# [GIVEN ENTRIES]
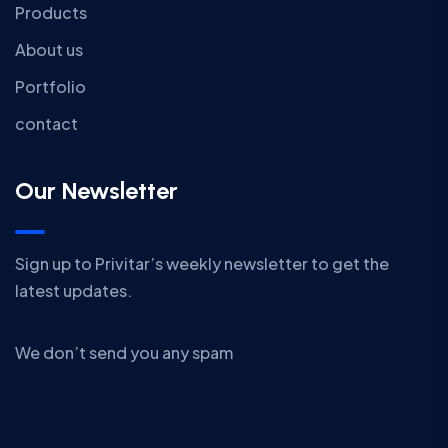
Products
About us
Portfolio
contact
Our Newsletter
Sign up to Privitar’s weekly newsletter to get the
latest updates.
We don’t send you any spam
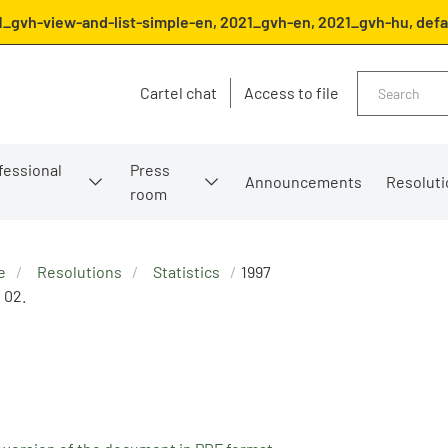
1_gvh-view-and-list-simple-en, 2021_gvh-en, 2021_gvh-hu, defa
Search
Cartel chat
Access to file
fessional
Press
Announcements
Resoluti
room
e
Resolutions
Statistics
1997
. 02.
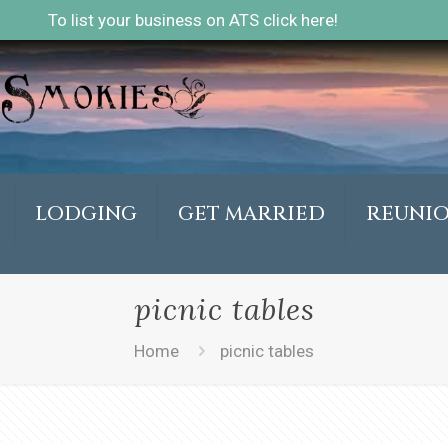
To list your business on ATS click here!
LODGING
GET MARRIED
REUNI
picnic tables
Home
picnic tables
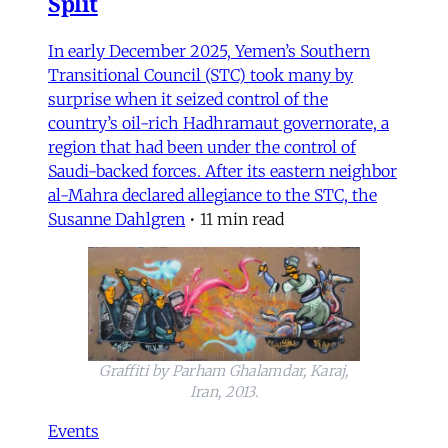
Split
In early December 2025, Yemen’s Southern
Transitional Council (STC) took many by
surprise when it seized control of the
country’s oil-rich Hadhramaut governorate, a
region that had been under the control of
Saudi-backed forces. After its eastern neighbor
al-Mahra declared allegiance to the STC, the
Susanne Dahlgren
•
11 min read
Graffiti by Parham Ghalamdar, Karaj,
Iran, 2013.
Events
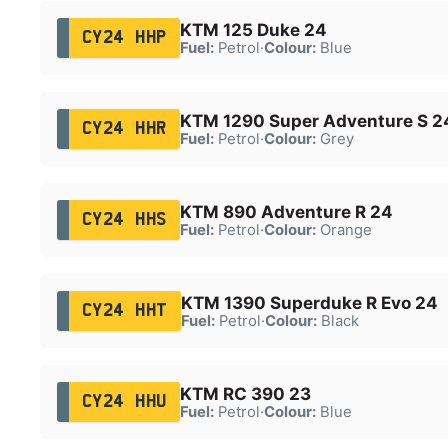
KTM 125 Duke 24
CY24 HHP
Fuel:
Petrol
·
Colour:
Blue
KTM 1290 Super Adventure S 2
CY24 HHR
Fuel:
Petrol
·
Colour:
Grey
KTM 890 Adventure R 24
CY24 HHS
Fuel:
Petrol
·
Colour:
Orange
KTM 1390 Superduke R Evo 24
CY24 HHT
Fuel:
Petrol
·
Colour:
Black
KTM RC 390 23
CY24 HHU
Fuel:
Petrol
·
Colour:
Blue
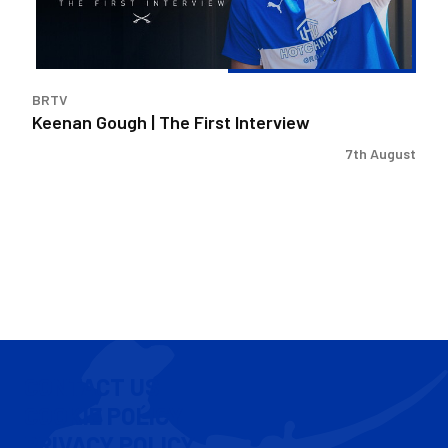
BRTV
Keenan Gough | The First Interview
7th August
CONTACT US
COOKIE POLICY
PRIVACY POLICY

# [TASK OBJECTIVE]
Above are the records; set down exactly the lines from the line containing "Our Newsletter" through their last line, leaving every picture out.

# [SOLUTION TO THIS PROBLEM]
Our Newsletter
Sign up to Privitar’s weekly newsletter to get the
latest updates.
We don’t send you any spam
1_gvh-view-and-list-simple-en, 2021_gvh-en, 2021_gvh-hu, defa
Search
Cartel chat
Access to file
fessional
Press
Announcements
Resoluti
room
e
Resolutions
Statistics
1997
. 02.
To list your business on ATS click here!
LODGING
GET MARRIED
REUNI
picnic tables
Home
picnic tables
Split
In early December 2025, Yemen’s Southern
Transitional Council (STC) took many by
surprise when it seized control of the
country’s oil-rich Hadhramaut governorate, a
region that had been under the control of
Saudi-backed forces. After its eastern neighbor
al-Mahra declared allegiance to the STC, the
Susanne Dahlgren
•
11 min read
Graffiti by Parham Ghalamdar, Karaj,
Iran, 2013.
Events
KTM 125 Duke 24
CY24 HHP
Fuel:
Petrol
·
Colour:
Blue
KTM 1290 Super Adventure S 2
CY24 HHR
Fuel:
Petrol
·
Colour:
Grey
KTM 890 Adventure R 24
CY24 HHS
Fuel:
Petrol
·
Colour:
Orange
KTM 1390 Superduke R Evo 24
CY24 HHT
Fuel:
Petrol
·
Colour:
Black
KTM RC 390 23
CY24 HHU
Fuel:
Petrol
·
Colour:
Blue
BRTV
Keenan Gough | The First Interview
7th August
CONTACT US
COOKIE POLICY
PRIVACY POLICY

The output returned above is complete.